Bericht aus dem Stadtrat im Oktober

Zu Beginn der monatlichen Sitzung des Stadtrates am 24.10.2018 warnte die Oberbürgermeisterin Barbara Ludwig vor Folgen für die Chemnitzer Wirtschaft durch die gewalttätigen Ausschreitungen der rechtsextremen Szene bzw. deren Präsenz bei Kundgebungen in den letzten Monaten. Schon jetzt stünden z.T. Aufträge von Unternehmen  in Frage. Sie brachte ihre Sorge auch darüber zum Ausdruck, dass die Chemnitzer*innen und ihre Gäste durch die jüngsten Ereignisse in Angst versetzt wären und dass zunehmend Eindrücke von rechter Gewalt die Außenwirkung der Stadt prägten.

Der Entwurf für den Doppelhaushalt 2019/20 wurde eingebracht.

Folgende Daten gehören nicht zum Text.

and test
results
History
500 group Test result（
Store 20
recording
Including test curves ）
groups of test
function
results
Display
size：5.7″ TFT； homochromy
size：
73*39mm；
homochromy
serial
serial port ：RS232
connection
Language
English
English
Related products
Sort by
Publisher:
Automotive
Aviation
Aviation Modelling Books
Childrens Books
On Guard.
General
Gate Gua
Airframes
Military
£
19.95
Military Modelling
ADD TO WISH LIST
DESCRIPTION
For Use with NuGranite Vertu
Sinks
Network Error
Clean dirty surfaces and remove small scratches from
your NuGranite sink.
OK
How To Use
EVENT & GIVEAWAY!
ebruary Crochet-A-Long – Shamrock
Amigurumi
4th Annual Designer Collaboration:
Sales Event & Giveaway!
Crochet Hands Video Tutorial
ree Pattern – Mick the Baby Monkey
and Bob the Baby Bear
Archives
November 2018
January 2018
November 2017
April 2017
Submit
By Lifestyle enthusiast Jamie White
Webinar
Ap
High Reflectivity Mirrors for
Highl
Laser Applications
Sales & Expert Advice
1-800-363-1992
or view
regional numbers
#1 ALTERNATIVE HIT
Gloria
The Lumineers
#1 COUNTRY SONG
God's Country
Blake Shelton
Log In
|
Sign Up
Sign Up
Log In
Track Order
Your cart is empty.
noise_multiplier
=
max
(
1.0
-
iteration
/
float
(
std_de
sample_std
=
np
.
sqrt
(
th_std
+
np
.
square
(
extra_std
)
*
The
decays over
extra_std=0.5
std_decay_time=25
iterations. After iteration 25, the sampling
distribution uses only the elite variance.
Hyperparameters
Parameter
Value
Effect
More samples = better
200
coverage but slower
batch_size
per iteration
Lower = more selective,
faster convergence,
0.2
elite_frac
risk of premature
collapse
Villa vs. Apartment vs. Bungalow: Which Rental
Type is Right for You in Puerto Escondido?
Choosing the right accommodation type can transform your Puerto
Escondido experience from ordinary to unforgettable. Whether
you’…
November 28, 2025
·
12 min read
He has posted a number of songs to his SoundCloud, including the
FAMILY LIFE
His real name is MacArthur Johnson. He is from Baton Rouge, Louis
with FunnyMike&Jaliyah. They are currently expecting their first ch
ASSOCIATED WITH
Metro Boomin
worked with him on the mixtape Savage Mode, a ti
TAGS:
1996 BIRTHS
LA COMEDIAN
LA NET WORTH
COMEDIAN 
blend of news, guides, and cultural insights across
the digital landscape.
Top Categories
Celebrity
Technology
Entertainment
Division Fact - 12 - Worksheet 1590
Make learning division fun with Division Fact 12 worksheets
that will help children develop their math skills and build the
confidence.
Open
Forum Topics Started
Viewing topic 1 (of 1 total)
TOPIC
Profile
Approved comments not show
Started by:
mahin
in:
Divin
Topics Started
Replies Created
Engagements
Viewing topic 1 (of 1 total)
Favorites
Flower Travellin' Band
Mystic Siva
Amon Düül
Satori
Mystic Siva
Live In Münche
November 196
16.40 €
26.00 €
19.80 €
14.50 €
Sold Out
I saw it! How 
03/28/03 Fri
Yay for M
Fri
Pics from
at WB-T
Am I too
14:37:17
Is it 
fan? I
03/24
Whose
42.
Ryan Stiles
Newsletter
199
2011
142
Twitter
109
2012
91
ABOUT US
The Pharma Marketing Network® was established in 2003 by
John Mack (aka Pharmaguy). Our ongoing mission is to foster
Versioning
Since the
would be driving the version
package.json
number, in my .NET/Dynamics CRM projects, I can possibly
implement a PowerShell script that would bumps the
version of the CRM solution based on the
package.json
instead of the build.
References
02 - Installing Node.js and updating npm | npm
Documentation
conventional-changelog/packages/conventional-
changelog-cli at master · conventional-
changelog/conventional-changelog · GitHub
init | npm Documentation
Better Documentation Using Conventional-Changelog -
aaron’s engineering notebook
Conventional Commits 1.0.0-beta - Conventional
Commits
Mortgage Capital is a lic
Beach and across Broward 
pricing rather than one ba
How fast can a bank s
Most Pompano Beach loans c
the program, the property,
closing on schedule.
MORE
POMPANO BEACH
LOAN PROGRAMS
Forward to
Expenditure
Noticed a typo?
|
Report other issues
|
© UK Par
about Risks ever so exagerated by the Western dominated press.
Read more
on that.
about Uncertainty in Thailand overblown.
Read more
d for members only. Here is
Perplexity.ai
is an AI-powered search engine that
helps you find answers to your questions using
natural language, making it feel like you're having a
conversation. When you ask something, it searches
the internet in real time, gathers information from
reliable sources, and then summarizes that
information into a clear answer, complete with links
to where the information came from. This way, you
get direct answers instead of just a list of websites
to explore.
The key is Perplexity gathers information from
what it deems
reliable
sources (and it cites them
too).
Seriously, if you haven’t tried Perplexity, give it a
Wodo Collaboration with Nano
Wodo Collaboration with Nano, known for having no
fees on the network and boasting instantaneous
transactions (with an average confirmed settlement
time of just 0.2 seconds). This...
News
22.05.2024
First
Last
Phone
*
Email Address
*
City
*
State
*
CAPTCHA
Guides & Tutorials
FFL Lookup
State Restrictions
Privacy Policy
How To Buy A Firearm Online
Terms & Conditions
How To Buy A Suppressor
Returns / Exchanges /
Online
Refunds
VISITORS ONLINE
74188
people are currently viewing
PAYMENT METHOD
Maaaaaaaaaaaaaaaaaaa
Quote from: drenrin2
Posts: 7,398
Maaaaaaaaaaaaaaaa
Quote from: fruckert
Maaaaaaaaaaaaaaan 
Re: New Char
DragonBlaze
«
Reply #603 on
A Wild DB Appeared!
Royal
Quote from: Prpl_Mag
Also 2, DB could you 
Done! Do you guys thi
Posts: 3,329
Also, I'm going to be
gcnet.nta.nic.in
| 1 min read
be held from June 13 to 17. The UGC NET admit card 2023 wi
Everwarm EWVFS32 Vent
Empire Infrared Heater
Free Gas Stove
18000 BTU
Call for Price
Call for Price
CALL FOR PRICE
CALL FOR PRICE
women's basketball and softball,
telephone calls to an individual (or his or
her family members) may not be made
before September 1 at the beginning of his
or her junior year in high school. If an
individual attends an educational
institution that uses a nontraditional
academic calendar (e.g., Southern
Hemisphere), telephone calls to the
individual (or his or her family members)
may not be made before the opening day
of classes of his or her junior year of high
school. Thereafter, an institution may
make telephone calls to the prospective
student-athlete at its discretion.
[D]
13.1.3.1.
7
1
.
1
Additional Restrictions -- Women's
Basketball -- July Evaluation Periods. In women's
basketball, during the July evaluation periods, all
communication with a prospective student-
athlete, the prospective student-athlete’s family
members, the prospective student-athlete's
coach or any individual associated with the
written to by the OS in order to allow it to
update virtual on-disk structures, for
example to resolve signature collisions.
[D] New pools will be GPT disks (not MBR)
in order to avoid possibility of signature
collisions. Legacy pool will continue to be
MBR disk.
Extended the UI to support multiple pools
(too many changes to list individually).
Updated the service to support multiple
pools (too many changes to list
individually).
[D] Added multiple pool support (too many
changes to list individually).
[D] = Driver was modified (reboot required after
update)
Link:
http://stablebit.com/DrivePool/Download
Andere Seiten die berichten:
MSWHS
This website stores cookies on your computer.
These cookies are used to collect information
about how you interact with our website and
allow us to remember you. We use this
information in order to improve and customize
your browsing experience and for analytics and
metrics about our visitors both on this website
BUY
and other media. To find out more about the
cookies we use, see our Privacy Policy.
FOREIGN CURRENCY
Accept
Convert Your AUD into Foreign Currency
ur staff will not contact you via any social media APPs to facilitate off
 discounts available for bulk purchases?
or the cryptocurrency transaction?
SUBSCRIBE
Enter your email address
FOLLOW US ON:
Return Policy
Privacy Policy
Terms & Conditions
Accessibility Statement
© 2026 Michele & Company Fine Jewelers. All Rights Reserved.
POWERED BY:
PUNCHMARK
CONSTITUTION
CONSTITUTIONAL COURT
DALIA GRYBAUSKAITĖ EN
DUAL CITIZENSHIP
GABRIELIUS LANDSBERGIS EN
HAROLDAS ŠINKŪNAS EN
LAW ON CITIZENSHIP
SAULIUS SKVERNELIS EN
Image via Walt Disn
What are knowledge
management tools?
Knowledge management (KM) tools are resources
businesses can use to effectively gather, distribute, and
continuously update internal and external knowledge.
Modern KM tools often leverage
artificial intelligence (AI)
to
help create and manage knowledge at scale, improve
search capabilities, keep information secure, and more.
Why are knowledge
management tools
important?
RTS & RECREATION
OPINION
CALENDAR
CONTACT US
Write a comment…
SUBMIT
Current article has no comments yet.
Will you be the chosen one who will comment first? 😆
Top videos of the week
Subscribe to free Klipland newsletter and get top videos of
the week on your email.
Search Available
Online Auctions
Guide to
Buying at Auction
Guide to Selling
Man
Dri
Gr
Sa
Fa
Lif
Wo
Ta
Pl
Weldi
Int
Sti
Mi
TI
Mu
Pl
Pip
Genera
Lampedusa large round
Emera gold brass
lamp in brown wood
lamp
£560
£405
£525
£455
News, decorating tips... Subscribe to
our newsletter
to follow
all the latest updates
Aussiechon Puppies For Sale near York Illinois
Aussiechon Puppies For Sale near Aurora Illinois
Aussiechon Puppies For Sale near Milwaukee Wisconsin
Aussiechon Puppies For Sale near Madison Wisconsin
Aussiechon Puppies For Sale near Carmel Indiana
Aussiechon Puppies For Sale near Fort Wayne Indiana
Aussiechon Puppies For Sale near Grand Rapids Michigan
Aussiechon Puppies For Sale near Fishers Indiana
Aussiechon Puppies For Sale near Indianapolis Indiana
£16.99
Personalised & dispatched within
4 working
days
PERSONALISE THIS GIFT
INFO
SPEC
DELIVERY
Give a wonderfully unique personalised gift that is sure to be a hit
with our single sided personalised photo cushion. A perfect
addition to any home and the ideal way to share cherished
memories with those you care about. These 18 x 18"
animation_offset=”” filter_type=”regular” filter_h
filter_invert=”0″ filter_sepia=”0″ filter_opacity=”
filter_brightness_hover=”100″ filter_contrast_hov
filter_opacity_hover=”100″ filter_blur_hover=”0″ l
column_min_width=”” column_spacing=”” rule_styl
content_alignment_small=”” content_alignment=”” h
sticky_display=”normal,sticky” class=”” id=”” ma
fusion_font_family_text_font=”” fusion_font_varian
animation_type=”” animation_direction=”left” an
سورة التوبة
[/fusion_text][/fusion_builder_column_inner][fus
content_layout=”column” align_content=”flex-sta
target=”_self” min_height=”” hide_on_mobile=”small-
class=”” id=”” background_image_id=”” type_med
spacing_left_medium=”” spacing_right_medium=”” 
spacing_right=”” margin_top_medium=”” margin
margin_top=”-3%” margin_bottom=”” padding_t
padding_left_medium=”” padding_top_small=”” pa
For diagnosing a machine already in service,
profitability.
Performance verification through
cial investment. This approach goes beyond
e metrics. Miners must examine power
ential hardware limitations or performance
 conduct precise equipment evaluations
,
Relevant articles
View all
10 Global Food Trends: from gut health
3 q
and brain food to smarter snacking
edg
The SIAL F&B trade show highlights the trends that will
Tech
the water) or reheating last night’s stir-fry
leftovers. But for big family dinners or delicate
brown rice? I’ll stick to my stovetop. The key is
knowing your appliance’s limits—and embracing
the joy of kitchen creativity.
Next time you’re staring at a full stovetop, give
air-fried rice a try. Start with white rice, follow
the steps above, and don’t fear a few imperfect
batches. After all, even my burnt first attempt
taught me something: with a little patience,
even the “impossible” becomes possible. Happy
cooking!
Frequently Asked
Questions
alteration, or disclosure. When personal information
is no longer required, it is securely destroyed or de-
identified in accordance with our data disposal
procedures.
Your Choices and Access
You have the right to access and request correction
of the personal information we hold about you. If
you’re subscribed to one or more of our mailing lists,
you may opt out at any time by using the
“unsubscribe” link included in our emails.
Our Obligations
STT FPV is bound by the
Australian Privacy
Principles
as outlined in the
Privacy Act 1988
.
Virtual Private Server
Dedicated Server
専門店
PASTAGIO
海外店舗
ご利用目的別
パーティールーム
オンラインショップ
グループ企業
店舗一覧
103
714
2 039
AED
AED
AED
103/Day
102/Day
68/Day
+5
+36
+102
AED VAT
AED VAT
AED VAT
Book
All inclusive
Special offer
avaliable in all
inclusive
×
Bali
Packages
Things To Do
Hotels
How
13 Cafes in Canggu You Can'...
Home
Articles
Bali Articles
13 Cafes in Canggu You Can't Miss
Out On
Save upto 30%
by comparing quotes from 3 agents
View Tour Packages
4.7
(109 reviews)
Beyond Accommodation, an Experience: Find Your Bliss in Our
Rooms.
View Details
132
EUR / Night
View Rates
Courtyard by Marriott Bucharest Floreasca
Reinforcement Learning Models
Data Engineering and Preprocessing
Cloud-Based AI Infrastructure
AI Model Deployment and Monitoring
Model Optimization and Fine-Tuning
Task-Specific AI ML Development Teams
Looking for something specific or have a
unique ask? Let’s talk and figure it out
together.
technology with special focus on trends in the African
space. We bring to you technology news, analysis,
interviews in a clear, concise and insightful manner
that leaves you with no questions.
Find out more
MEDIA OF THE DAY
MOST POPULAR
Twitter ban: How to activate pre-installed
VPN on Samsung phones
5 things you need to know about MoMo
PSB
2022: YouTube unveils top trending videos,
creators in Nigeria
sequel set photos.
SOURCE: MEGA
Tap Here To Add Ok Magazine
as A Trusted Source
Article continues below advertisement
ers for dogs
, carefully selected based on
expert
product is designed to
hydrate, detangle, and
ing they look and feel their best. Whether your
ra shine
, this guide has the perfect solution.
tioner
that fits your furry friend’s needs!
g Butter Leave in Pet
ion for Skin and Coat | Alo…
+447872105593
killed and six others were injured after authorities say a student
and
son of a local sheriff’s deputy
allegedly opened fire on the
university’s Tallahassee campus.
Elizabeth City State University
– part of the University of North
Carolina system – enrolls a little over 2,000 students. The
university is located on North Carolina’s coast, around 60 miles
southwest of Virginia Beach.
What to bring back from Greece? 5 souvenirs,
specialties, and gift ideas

Dieser umfasst insgesamt rund 1,6 Mrd. Euro. Die Wirtschaft der Stadt Chemnitz entwickelt sich gut, die Stadt rechnet mit steigenden Einnahmen. Insbesondere aus der Gewerbesteuer werden erhöhte Zuflüsse erwartet, aber auch aus höheren Zuweisungen vom Land Sachsen. Die Investitionen in 2019/20 mit einer Gesamthöhe von 203 Millionen Euro werden vorrangig in die Bereiche Schulen, Kitas, Sportstätten und Straßen fließen.

U.a. wurden folgende Beschlüsse wurden durch den Stadtrat gefasst:

Der Jugendhilfeausschuss wurde neu gewählt. Unsere Fraktion hat wie bisher mit Christin Furtenbacher als Mitglied und Thomas Lehmann als Stellvertreter einen Sitz inne. Die weiteren 7 Sitze verteilen sich auf die CDU/FDP, DIE LINKE, SPD und erstmals auch mit einem Sitz auf die AfD.

Der beschlossenen Entgelt-Erhöhung für Abwasser haben wir nicht zugestimmt. Wir finden es nicht tragbar, dass Chemnitzer*innen deutlich mehr für die Entsorgung ihres Abwassers bezahlen müssen, als Bürger*innen der Städte Leipzig und Dresden. Auch sollte die derzeitige Überarbeitung des Generalentwässerungsplans wieder öffentlich gemacht werden, bevor Preisanpassungen zu rechtfertigen sind.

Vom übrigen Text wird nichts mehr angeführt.